Ihr geht immer vor Ort?
Nicht immer, aber oft. Wie gefährlich eine Situation ist, kann man nicht vom Schreibtisch aus beurteilen.


«Wir müssen unterschiedliche Interessen gegeneinander abwägen.»


Was ist ein typisches Beispiel für eine Meldung, bei der man nichts machen kann?
Kürzlich regte jemand an, einen Velostreifen auf der Bergstrasse zu machen. Damit wir einen Velostreifen auf einer Spur realisieren können, auf der auch ein VBZ-Bus fährt, brauchen wir mindestens 4,5 Meter Platz, in Kurven mehr. Wenn wir dort einen Velostreifen markieren, kann der 33er-Bus den übrigen Verkehr nicht mehr kreuzen. Aber: Auf der Bergstrasse wird Tempo-30 eingeführt, das wird die Situation deutlich entschärfen.

«Geht nicht» hören die Velofahrenden sehr oft, seit Jahrzehnten schon.
Ich verstehe den Ärger. Ich möchte auch, dass es schneller vorwärts geht. Aber wir müssen unterschiedliche Interessen gegeneinander abwägen. Die kleinen Randsteine sind für Velos ärgerlich. Für Menschen, die sich mit einem Blindenstock orientieren müssen, sind sie wichtig. Und wenn der Ausbau der Veloinfrastruktur mit den Interessen des öffentlichen Verkehrs kollidiert, dann kommen weitere Herausforderungen dazu.

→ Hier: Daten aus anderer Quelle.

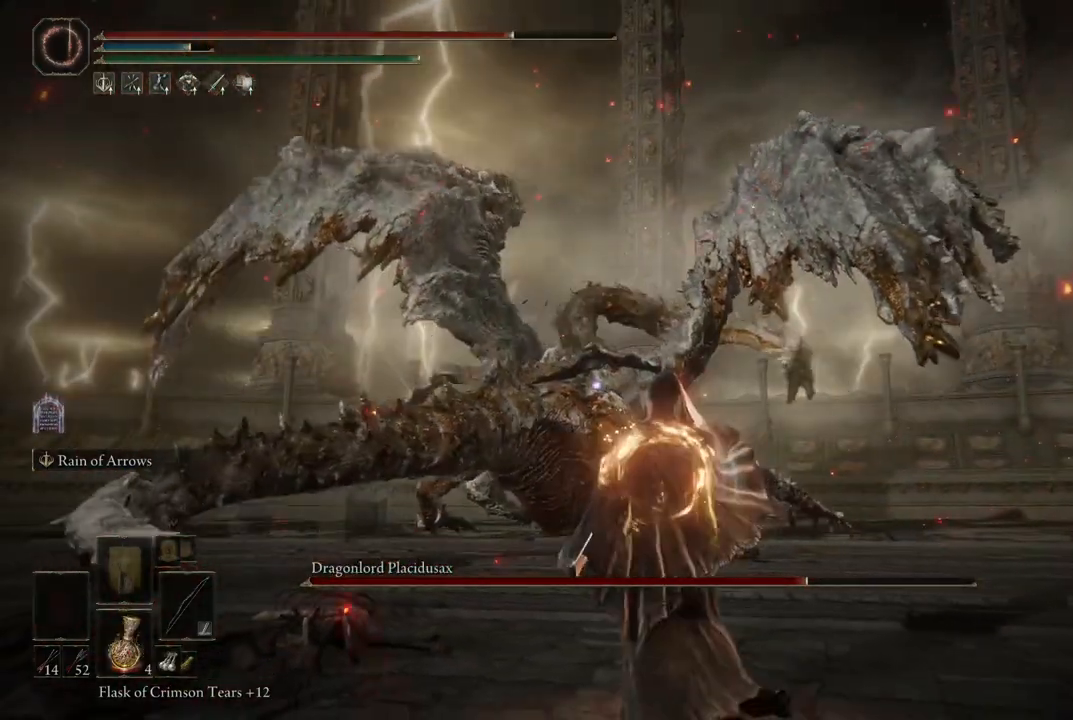
{"dt_ms": 500, "buttons": [], "left_stick": "down", "right_stick": "center", "events": []}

Müsste die Stadt nicht auch mal unkonventionelle Lösungen in Betracht ziehen? In Groningen zum Beispiel werden viele Kreuzungen so geregelt, dass die Velofahrenden aus allen Richtungen gleichzeitig fahren können, während alle Autos stehen bleiben.
Rundumgrün funktioniert gut für Velo- und Fussverkehr, ist in der Schweiz aber rechtlich nicht vorgesehen. Das kann blöd herauskommen, wenn man es trotzdem macht. Ein Beispiel: Die Stadt entwickelte unkonventionelle, aber gut funktionierende Markierungen für Tempo-30-Zonen. Später entschied ein Gericht, dass die städtischen Markierungen nicht den Vorgaben des Bundes entsprechen. 2005 mussten die sinnvollen Markierungen für 1 Million Franken durch konforme Markierungen ersetzt werden. Das heisst: Auch unkonventionelle Lösungen führen nicht unbedingt zum Ziel.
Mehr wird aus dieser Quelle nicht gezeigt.